--- START ---

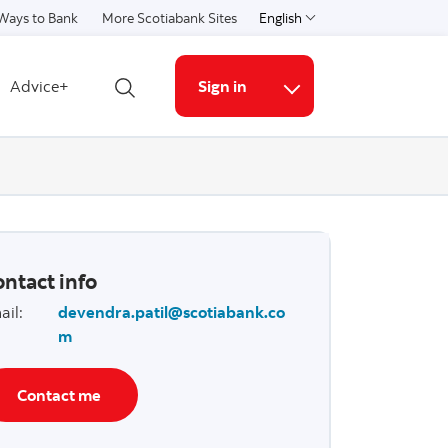
Ways to Bank
More Scotiabank Sites
English
Select a language
Advice+
Sign in
Open search
More links
ntact info
ail
:
devendra.patil@scotiabank.co
m
Contact me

--- END ---

Task to carry out -
Copy exactly. Start at the line containing "Open search" and continue through the last line of the records.

Result for this task -
Open search
More links
ntact info
ail
:
devendra.patil@scotiabank.co
m
Contact me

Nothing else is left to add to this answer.